NBC NEWS - Actor Bill Paxton died Saturday due to complications from surgery, a representative of his family told NBC News in a statement. He was 61. 

In a statement NBC News, a representative of his family said: "It is with heavy hearts we share the news that Bill Paxton has passed away due to complications from surgery. A loving husband and father, Bill began his career in Hollywood working on films in the art department and went on to have an illustrious career spanning four decades as a beloved and prolific actor and filmmaker. Bill's passion for the arts was felt by all who knew him, and his warmth and tireless energy were undeniable. We ask to please respect the family's wish for privacy as they mourn the loss of their adored husband and father."

Paxton first got a start in the 1970s playing minor roles, but he won over audiences in the following two decades. The journeyman actor had notable roles in "The Terminator," "Weird Science" and "Aliens" in the 1980s, and he grew to have a larger profile in the 1990s in films such as "Tombstone," "Apollo 13," "Twister" and "Titanic."

Paxton also had an illustrious career on television.
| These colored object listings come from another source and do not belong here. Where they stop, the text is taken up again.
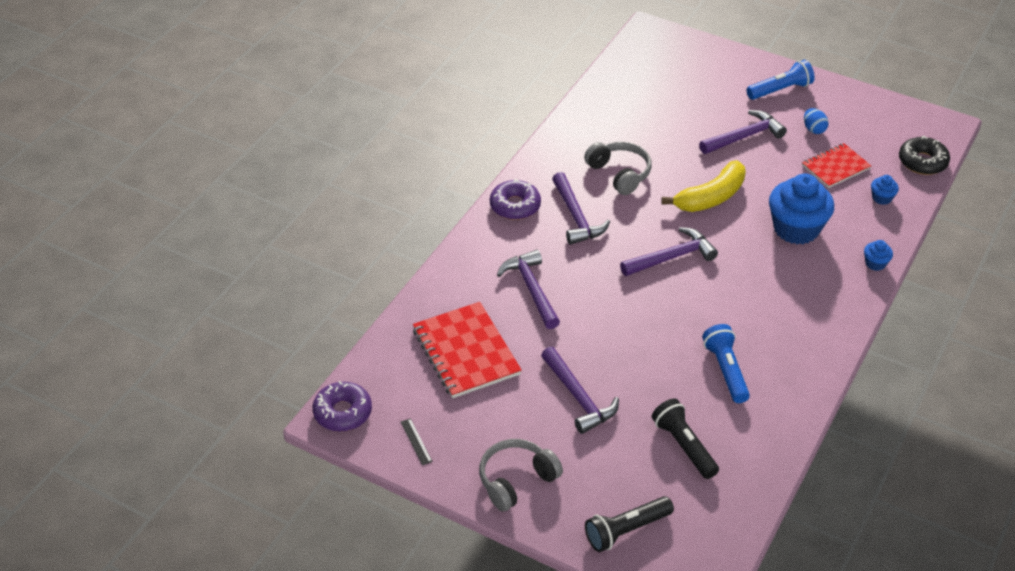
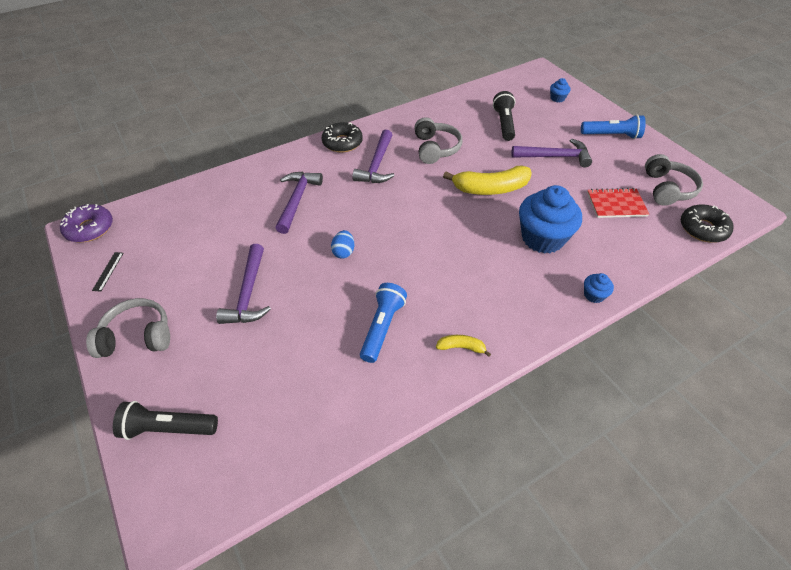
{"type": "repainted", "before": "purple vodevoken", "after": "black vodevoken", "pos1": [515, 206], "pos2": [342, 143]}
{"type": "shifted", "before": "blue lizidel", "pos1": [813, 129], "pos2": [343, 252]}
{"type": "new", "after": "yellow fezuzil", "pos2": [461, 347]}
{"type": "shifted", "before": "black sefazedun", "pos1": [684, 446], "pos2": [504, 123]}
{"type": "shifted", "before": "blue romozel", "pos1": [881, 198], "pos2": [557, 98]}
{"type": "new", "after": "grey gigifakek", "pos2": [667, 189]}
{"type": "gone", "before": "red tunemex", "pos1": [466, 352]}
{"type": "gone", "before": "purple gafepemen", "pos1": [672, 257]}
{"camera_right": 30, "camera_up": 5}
He had a leading role in the popular HBO series "Big Love," and was nominated for an Emmy for his starring role on the History Channel miniseries "Hatfields & McCoys."

Most recently, Paxton had taken on the leading role in "Training Day," a CBS crime show that reimagined the 2001 neo-noir film directed by Antoine Fuqua.

In a February interview on NBC's "Last Call with Carson Daly," Paxton looked back on his career and called himself a "working actor."

"You see those big stars who work all the time. I've never had that one movie that really put it all together for me and really gave me a run on sugar," Paxton said.

"I always felt like Avis," he added. "They used to have a slogan, Avis Car Rental: 'We try harder.'"

The family requested privacy while they mourn Paxton's death.